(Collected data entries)

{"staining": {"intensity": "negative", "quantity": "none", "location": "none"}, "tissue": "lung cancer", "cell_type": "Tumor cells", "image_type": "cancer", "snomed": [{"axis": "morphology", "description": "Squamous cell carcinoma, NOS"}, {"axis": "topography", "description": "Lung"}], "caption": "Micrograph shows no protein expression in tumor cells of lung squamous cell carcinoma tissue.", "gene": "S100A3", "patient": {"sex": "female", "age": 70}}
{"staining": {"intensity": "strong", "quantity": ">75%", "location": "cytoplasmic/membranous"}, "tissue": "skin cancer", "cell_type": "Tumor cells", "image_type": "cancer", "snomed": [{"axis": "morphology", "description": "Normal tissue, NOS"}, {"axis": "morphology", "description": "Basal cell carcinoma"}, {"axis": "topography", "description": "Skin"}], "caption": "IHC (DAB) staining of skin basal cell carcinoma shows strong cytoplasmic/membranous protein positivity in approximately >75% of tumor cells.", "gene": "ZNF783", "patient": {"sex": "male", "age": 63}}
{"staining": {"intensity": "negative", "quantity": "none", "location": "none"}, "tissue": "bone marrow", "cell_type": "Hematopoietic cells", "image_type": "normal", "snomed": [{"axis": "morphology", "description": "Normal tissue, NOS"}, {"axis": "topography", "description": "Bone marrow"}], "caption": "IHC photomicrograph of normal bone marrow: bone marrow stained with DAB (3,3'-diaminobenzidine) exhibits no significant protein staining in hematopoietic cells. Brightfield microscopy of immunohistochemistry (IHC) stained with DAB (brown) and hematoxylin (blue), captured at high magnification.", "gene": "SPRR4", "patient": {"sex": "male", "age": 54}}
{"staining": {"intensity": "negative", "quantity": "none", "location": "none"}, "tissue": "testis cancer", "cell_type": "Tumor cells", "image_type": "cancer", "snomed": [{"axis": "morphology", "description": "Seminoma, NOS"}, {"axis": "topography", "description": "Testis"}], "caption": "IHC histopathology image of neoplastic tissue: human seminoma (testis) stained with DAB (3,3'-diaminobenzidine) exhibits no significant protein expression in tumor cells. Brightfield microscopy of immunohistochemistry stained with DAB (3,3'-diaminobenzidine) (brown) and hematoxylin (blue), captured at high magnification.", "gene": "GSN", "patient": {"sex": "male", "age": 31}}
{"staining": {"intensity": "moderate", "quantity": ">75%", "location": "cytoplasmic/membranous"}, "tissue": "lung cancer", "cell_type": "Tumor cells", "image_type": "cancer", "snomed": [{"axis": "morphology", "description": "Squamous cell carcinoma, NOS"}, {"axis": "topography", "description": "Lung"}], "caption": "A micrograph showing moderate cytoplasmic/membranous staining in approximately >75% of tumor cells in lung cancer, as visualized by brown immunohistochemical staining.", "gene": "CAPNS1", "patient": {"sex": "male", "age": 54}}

_YOUR INSTRUCTIONS_. All of the data needs to be printed once more, exactly.

_EXPECTED ANSWER_.
{"staining": {"intensity": "negative", "quantity": "none", "location": "none"}, "tissue": "lung cancer", "cell_type": "Tumor cells", "image_type": "cancer", "snomed": [{"axis": "morphology", "description": "Squamous cell carcinoma, NOS"}, {"axis": "topography", "description": "Lung"}], "caption": "Micrograph shows no protein expression in tumor cells of lung squamous cell carcinoma tissue.", "gene": "S100A3", "patient": {"sex": "female", "age": 70}}
{"staining": {"intensity": "strong", "quantity": ">75%", "location": "cytoplasmic/membranous"}, "tissue": "skin cancer", "cell_type": "Tumor cells", "image_type": "cancer", "snomed": [{"axis": "morphology", "description": "Normal tissue, NOS"}, {"axis": "morphology", "description": "Basal cell carcinoma"}, {"axis": "topography", "description": "Skin"}], "caption": "IHC (DAB) staining of skin basal cell carcinoma shows strong cytoplasmic/membranous protein positivity in approximately >75% of tumor cells.", "gene": "ZNF783", "patient": {"sex": "male", "age": 63}}
{"staining": {"intensity": "negative", "quantity": "none", "location": "none"}, "tissue": "bone marrow", "cell_type": "Hematopoietic cells", "image_type": "normal", "snomed": [{"axis": "morphology", "description": "Normal tissue, NOS"}, {"axis": "topography", "description": "Bone marrow"}], "caption": "IHC photomicrograph of normal bone marrow: bone marrow stained with DAB (3,3'-diaminobenzidine) exhibits no significant protein staining in hematopoietic cells. Brightfield microscopy of immunohistochemistry (IHC) stained with DAB (brown) and hematoxylin (blue), captured at high magnification.", "gene": "SPRR4", "patient": {"sex": "male", "age": 54}}
{"staining": {"intensity": "negative", "quantity": "none", "location": "none"}, "tissue": "testis cancer", "cell_type": "Tumor cells", "image_type": "cancer", "snomed": [{"axis": "morphology", "description": "Seminoma, NOS"}, {"axis": "topography", "description": "Testis"}], "caption": "IHC histopathology image of neoplastic tissue: human seminoma (testis) stained with DAB (3,3'-diaminobenzidine) exhibits no significant protein expression in tumor cells. Brightfield microscopy of immunohistochemistry stained with DAB (3,3'-diaminobenzidine) (brown) and hematoxylin (blue), captured at high magnification.", "gene": "GSN", "patient": {"sex": "male", "age": 31}}
{"staining": {"intensity": "moderate", "quantity": ">75%", "location": "cytoplasmic/membranous"}, "tissue": "lung cancer", "cell_type": "Tumor cells", "image_type": "cancer", "snomed": [{"axis": "morphology", "description": "Squamous cell carcinoma, NOS"}, {"axis": "topography", "description": "Lung"}], "caption": "A micrograph showing moderate cytoplasmic/membranous staining in approximately >75% of tumor cells in lung cancer, as visualized by brown immunohistochemical staining.", "gene": "CAPNS1", "patient": {"sex": "male", "age": 54}}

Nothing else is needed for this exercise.